**TEXT TO READ**.
# Potential purchase. Weanling friesian wb.



## mayfieldk (Mar 5, 2008)

What kind of pinto is the mare?

I have a Friesian sporthorse colt myself, coming two this year, so I'm keen on the breed--but the problem is that the mares sometimes are really shoddy and although the babies look great, ALL babies look like they just float over the ground. The mare is VERY VERY important. If she has stock horse blood (APHA, 'unknown' pinto, or QH), most definitely pass. They just don't blend well for a sporthorse prospect.

He has a slopey hind end for me that I don't really like (it's the most important part!), and a short neck, but it's hard to tell anything else without conformation shots.


----------



## Kayty (Sep 8, 2009)

The mare is a bit of a mixed bag. She has tb, warmblood and australian stock horse (I am a big fan of aussie stock horses, they are usually built beautifully!). I have asked for some conformation shots of both mare and foal which I am waiting on, and also video of the foal.

**ENTRIES SHOWN**.
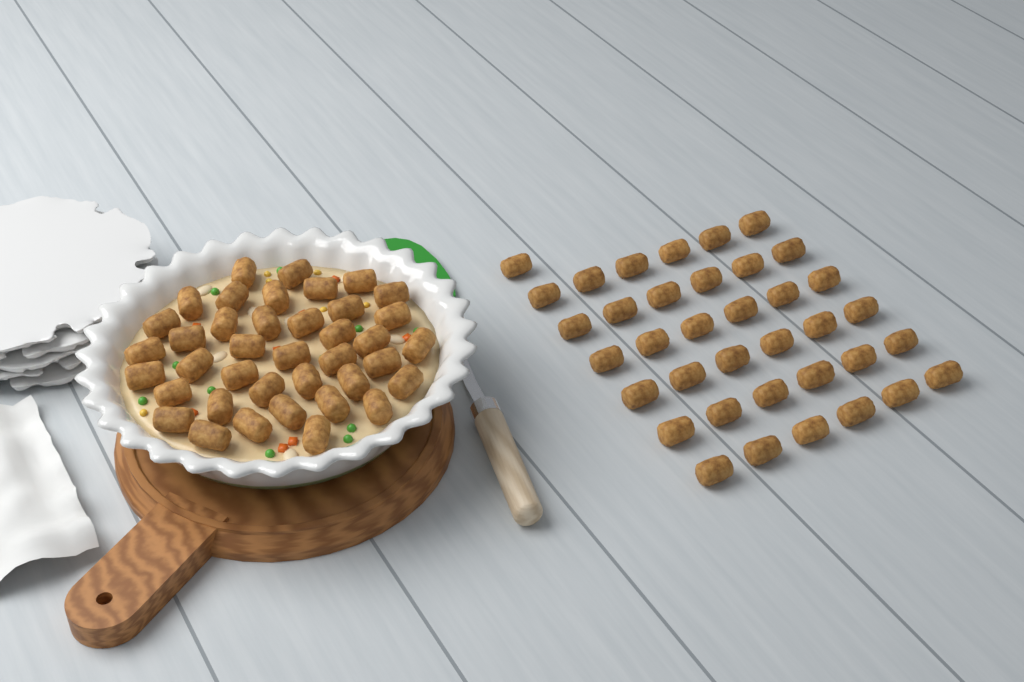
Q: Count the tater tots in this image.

...

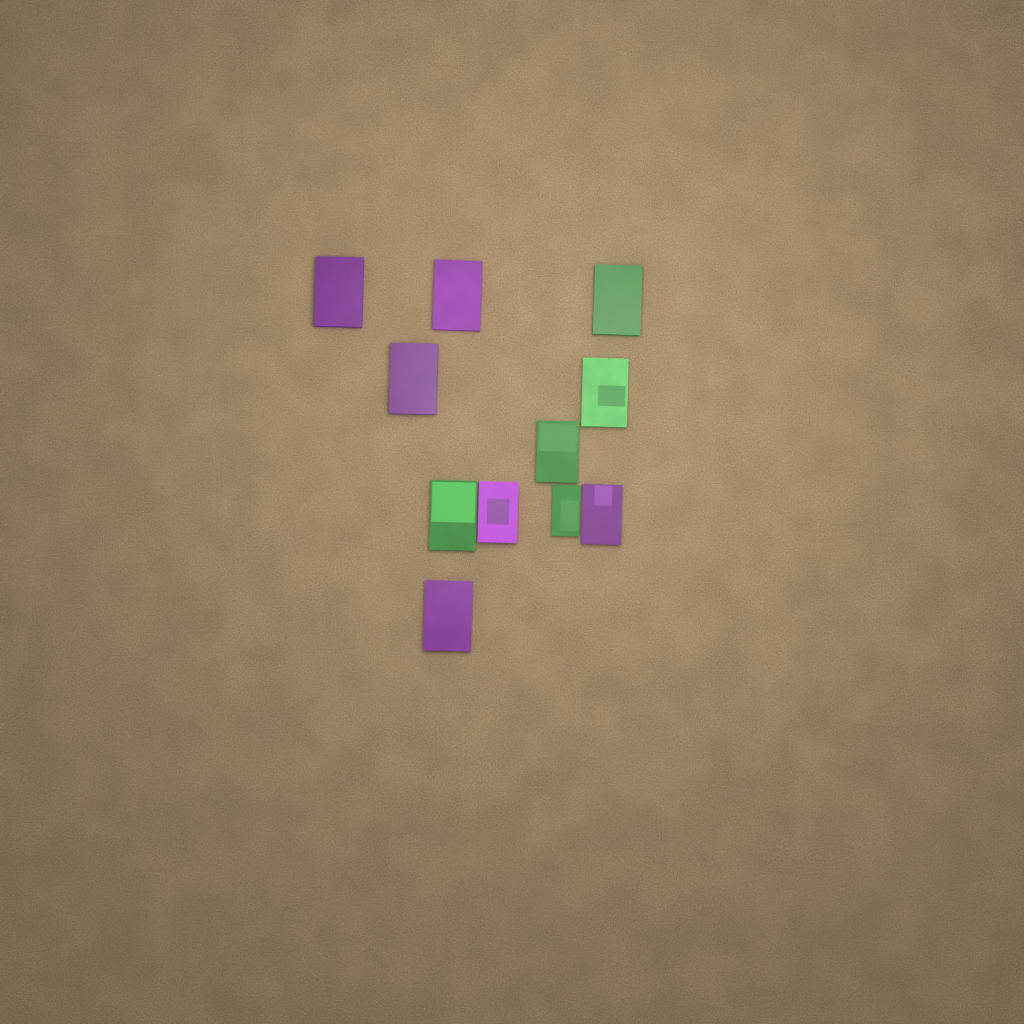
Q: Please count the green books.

**WHAT IS BEING ASKED**.
Reproduce the forum thread about the weanling Friesian warmblood word for word, from its title to the last reply.

**ANSWER TO THE EXERCISE**.
# Potential purchase. Weanling friesian wb.



## mayfieldk (Mar 5, 2008)

What kind of pinto is the mare?

I have a Friesian sporthorse colt myself, coming two this year, so I'm keen on the breed--but the problem is that the mares sometimes are really shoddy and although the babies look great, ALL babies look like they just float over the ground. The mare is VERY VERY important. If she has stock horse blood (APHA, 'unknown' pinto, or QH), most definitely pass. They just don't blend well for a sporthorse prospect.

He has a slopey hind end for me that I don't really like (it's the most important part!), and a short neck, but it's hard to tell anything else without conformation shots.


----------



## Kayty (Sep 8, 2009)

The mare is a bit of a mixed bag. She has tb, warmblood and australian stock horse (I am a big fan of aussie stock horses, they are usually built beautifully!). I have asked for some conformation shots of both mare and foal which I am waiting on, and also video of the foal.